■ Your objective
Once the pictures are removed, restate the data below word for word.

-- Collected data follows --

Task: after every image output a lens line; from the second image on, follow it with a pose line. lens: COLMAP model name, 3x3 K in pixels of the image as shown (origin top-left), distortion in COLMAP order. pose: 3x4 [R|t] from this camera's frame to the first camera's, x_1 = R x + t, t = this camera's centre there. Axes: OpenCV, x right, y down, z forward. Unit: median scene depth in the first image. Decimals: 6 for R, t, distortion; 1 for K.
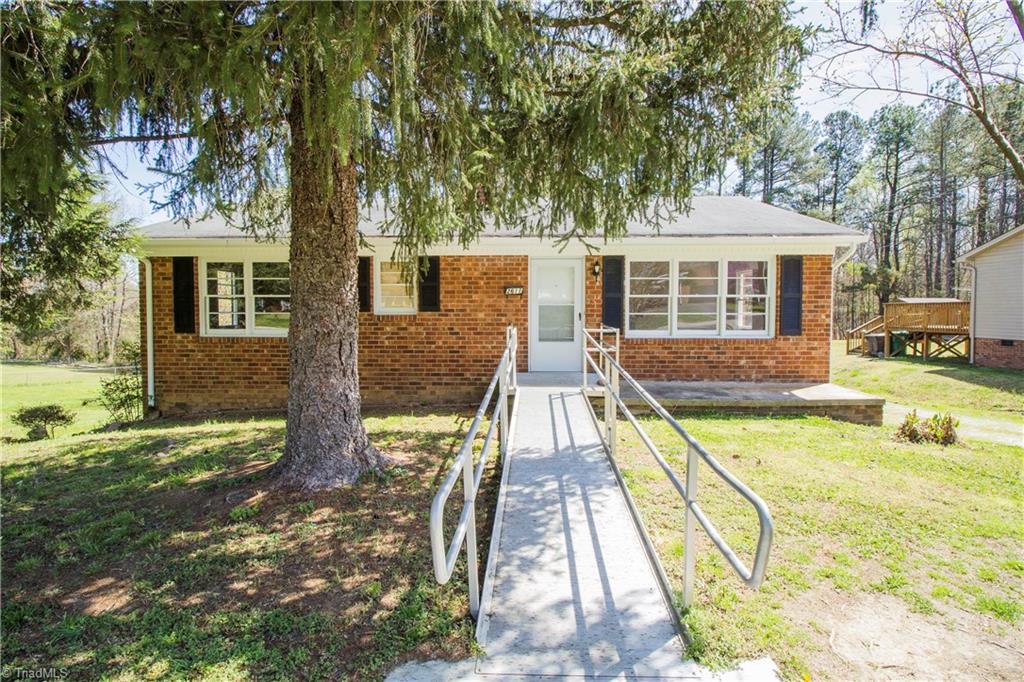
lens RADIAL K [[474.3, 0, 512.1], [0, 474.3, 326.7], [0, 0, 1]] dist [-0.001506, -0.010106]
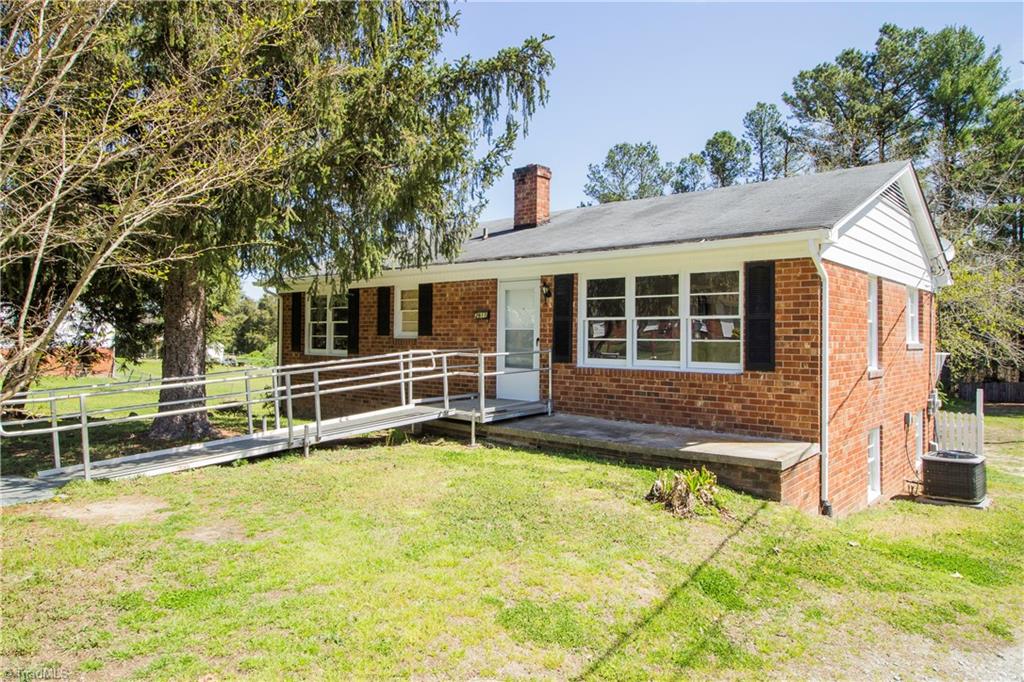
lens RADIAL K [[644.4, 0, 512.0], [0, 644.4, 328.8], [0, 0, 1]] dist [0.001354, 0.000129]
pose [[0.783952, -0.001199, -0.620820, 0.896036], [-0.027693, 0.998935, -0.036899, 0.000781], [0.620203, 0.046120, 0.783084, -0.012588]]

-- Collected data concluded --

■ Exercise answer
Task: after every image output a lens line; from the second image on, follow it with a pose line. lens: COLMAP model name, 3x3 K in pixels of the image as shown (origin top-left), distortion in COLMAP order. pose: 3x4 [R|t] from this camera's frame to the first camera's, x_1 = R x + t, t = this camera's centre there. Axes: OpenCV, x right, y down, z forward. Unit: median scene depth in the first image. Decimals: 6 for R, t, distortion; 1 for K.
lens RADIAL K [[474.3, 0, 512.1], [0, 474.3, 326.7], [0, 0, 1]] dist [-0.001506, -0.010106]
lens RADIAL K [[644.4, 0, 512.0], [0, 644.4, 328.8], [0, 0, 1]] dist [0.001354, 0.000129]
pose [[0.783952, -0.001199, -0.620820, 0.896036], [-0.027693, 0.998935, -0.036899, 0.000781], [0.620203, 0.046120, 0.783084, -0.012588]]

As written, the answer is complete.